|
|
|
|
|
La II Cumbre de países del Caribe y Centroamérica concluyó ayer con la intención de los gobernantes de “transmitir instrucciones” para iniciar negociaciones para un Tratado de Libre Comercio entre ambas regiones, donde viven 47 millones de personas repartidas entre 21 países y la colonia británica de Monserrat.
Los dirigentes acordaron “transmitir instrucciones para iniciar las discusiones” de un TLC, tomando como base el que ya rige entre Costa Rica y la Comunidad del Caribe (Caricom), según la declaración conjunta del encuentro.
El mandatario de El Salvador, Elías Saca, aseguró que la cumbre concluyó con “un proyecto más grande que un tratado comercial. Es un marco de acuerdo de integración regional”, precisó.
Para el Sistema de Integración Centroamericana (Sica), las islas del Caribe aparecen como un “gran mercado” que, por su parte, se muestra reticente ante la inevitable invasión de exportaciones de una zona más desarrollada.
Por su parte, el canciller de Belice, Eamon Courtenay, dijo que la “unión” de Centroamérica y el Caribe impulsada en este encuentro “es necesaria e inevitable”.
Caótica organización.
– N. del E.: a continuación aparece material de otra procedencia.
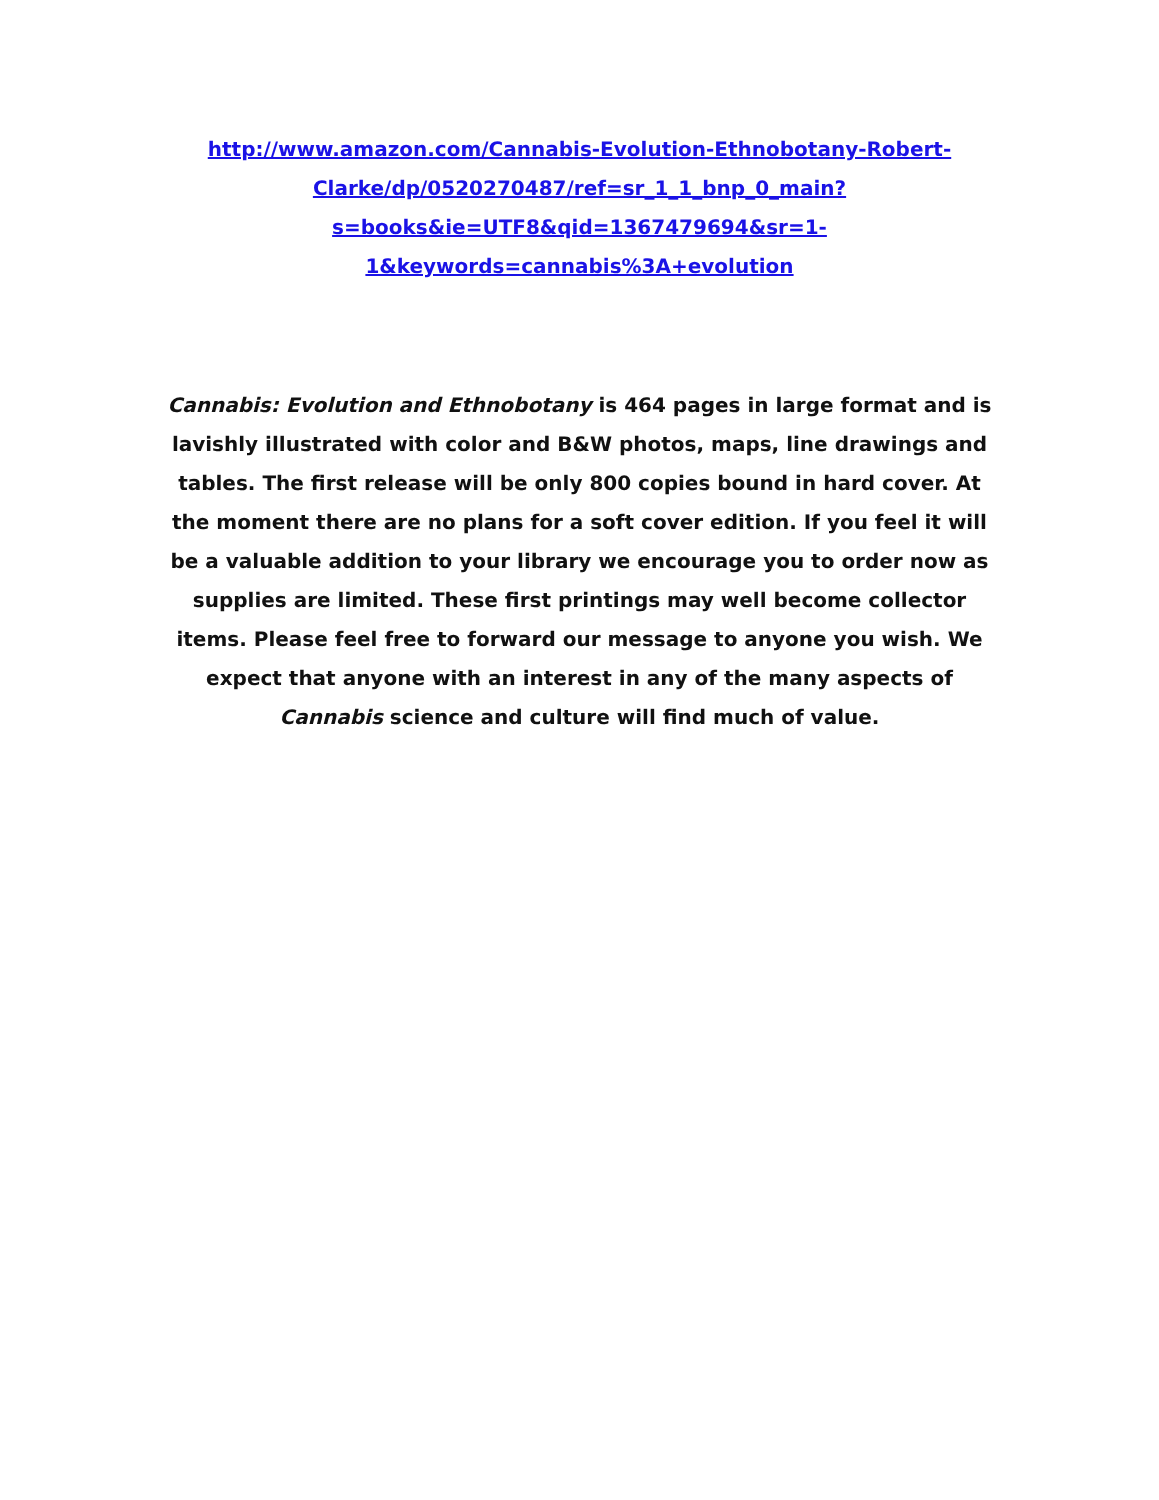http://www.amazon.com/Cannabis-Evolution-Ethnobotany-Robert-Clarke/dp/0520270487/ref=sr_1_1_bnp_0_main?s=books&ie=UTF8&qid=1367479694&sr=1-1&keywords=cannabis%3A+evolution
Cannabis: Evolution and Ethnobotany is 464 pages in large format and is lavishly illustrated with color and B&W photos, maps, line drawings and tables. The first release will be only 800 copies bound in hard cover. At the moment there are no plans for a soft cover edition. If you feel it will be a valuable addition to your library we encourage you to order now as supplies are limited. These first printings may well become collector items. Please feel free to forward our message to anyone you wish. We expect that anyone with an interest in any of the many aspects of Cannabis science and culture will find much of value.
La Ciudad de Belice no ha podido con el peso de atender, sin colapsar, a los presidentes de Centroamérica y sus séquitos, así como a los primeros ministros y delegados de los países del Caribe.
Aunque todos se esmeran en resaltar el “esfuerzo” del modesto gobierno para organizar una reunión de esta envergadura y disculpan las carencias o se “adaptan al paisaje”, lo cierto es que la organización no fue profesional ni eficaz.
Cada delegación se encarga de imprimir y elaborar sus propios documentos con la asistencia de las oficinas del hotel y con cargo a sus habitaciones y no de la organización del cónclave.
Tampoco facilitaron los organizadores datos básicos del país sede que suelen proporcionar los medios en este tipo de eventos o la agenda de trabajo, además de información sobre los organismos negociadores.
El aparente secretismo con el que parecía desarrollarse el encuentro se convirtió en pura ineficacia, al no ser capaz la organización ni siquiera de identificar a los gobernantes sentados a la mesa de la II Cumbre Sica-Caricom.
La Comunidad del Caribe (Caricom) está integrada por Antigua y Barbuda, Barbados, Bahamas, Belice, Dominica, Granada, Guayana, Haití, Jamaica, Santa Lucía, Surinam, San Cristóbal y Nevis, San Vicente y las Granadinas, Trinidad y Tobago, la colonia británica de Montserrat y Haití.
El Sistema de Integración Centroamericano (Sica) está compuesto por Guatemala, El Salvador, Honduras, Nicaragua, Costa Rica, Panamá, de nuevo Belice y, como país asociado, República Dominicana.